“While you reap the consequences of their failures, the Biden administration seems more interested in woke fantasies than the hard reality Americans face every day,” Arkansas Gov. Sarah Huckabee Sanders charged in the GOP rebuttal to President Joe Biden’s State of the Union address Tuesday night. Obviously prewritten, it’s a line that might have worked had Biden’s speech not overwhelmingly focused on economic issues which directly affect that “hard reality.”
The major subject Biden actually neglected was, predictably, foreign policy. Though administration of U.S. foreign affairs is a central duty of the presidency, Biden devoted just a few moments of a 72-minute address to updating the American people on our diplomacy, alliances, and military interventions. But what little he said—and, equally, what he declined to mention at all—was revealing, sketching a foreign policy that’s reckless on some points, relatively restrained on others, and utterly uninterested in any real resolution to America’s lingering military entanglements in the Middle East.
Most of Biden’s short discussion on the war in Ukraine was an accounting of the lofty principles (freedom, sovereignty, democracy, and so on) he argued U.S. support for Kyiv has demonstrated and reinforced. There were no policy specifics, no arguments for the merits of what Washington has and hasn’t done for Ukraine’s defense against Russian aggression.
But one line rightly drew attention: America is “going to stand with you as long as it takes,” Biden told the Ukrainian ambassador to the United States, who was a guest in the audience.

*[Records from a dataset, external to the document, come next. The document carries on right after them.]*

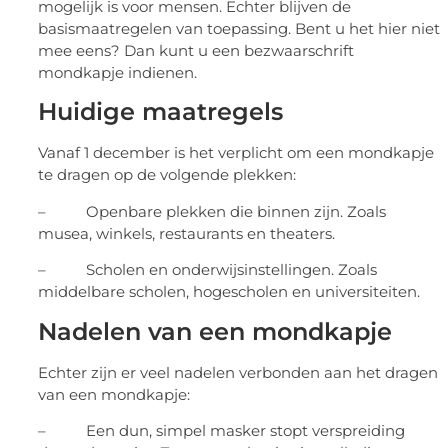
Momenteel is het coronavirus nog steeds actief
binnen Nederland. Onlangs zijn er diverse
versoepelingen aangekondigd, waardoor er meer
mogelijk is voor mensen. Echter blijven de
basismaatregelen van toepassing. Bent u het hier niet
mee eens? Dan kunt u een bezwaarschrift
mondkapje indienen.
Huidige maatregels
Vanaf 1 december is het verplicht om een mondkapje
te dragen op de volgende plekken:
– Openbare plekken die binnen zijn. Zoals
musea, winkels, restaurants en theaters.
– Scholen en onderwijsinstellingen. Zoals
middelbare scholen, hogescholen en universiteiten.
Nadelen van een mondkapje
Echter zijn er veel nadelen verbonden aan het dragen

As long as it takes. It’s been obvious for months that the U.S. is involved in Ukraine for the long haul, but the language here is more absolute than most administration pronouncements have been. And it raises as big a question as it answers: What exactly does this commitment mean?
After all the democracy talk, it sounded good. But are there no circumstances under which the U.S.-Ukraine relationship would change? What if U.S. and Ukrainian interests diverge? What if Washington negotiates a peace deal that Moscow accepts but Kyiv refuses? What keeps this from being another “forever war” of the kind Biden has decried? This, more than platitudes about Ukrainian courage, is the sort of “Information of the State of the Union” that a State of the Union speech ought to include.
Turning from Russia to China, Biden struck a note of comparative restraint. While the Republican Party’s foreign policy is in flux, antagonism toward China is one point on which the GOP seems able to agree. Biden’s “refusal to stand up to China, our most formidable adversary, is dangerous and unacceptable,” Sanders alleged in the single most in-depth sentence of her foreign policy remarks, which managed to outdo even Biden’s brevity in its lack of meaningful content.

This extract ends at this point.